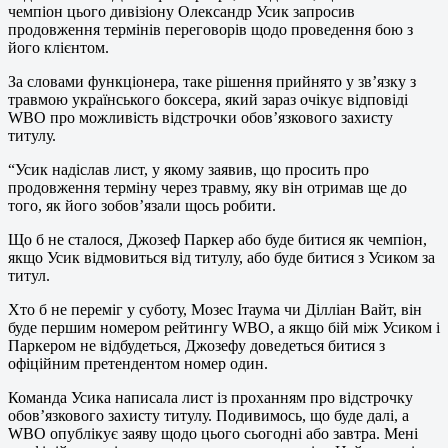
чемпіон цього дивізіону Олександр Усик запросив
продовження термінів переговорів щодо проведення бою з
його клієнтом.
За словами функціонера, таке рішення прийнято у зв’язку з
травмою українського боксера, який зараз очікує відповіді
WBO про можливість відстрочки обов’язкового захисту
титулу.
“Усик надіслав лист, у якому заявив, що просить про
продовження терміну через травму, яку він отримав ще до
того, як його зобов’язали щось робити.
Що б не сталося, Джозеф Паркер або буде битися як чемпіон,
якщо Усик відмовиться від титулу, або буде битися з Усиком за
титул.
Хто б не переміг у суботу, Мозес Ітаума чи Ділліан Вайт, він
буде першим номером рейтингу WBO, а якщо бій між Усиком і
Паркером не відбудеться, Джозефу доведеться битися з
офіційним претендентом номер один.
Команда Усика написала лист із проханням про відстрочку
обов’язкового захисту титулу. Подивимось, що буде далі, а
WBO опублікує заяву щодо цього сьогодні або завтра. Мені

===

_JOB_:
What is the number of lines in these entries that hold "чемпіон"? Reply with the figure alone.

_ANSWER BOX_:
2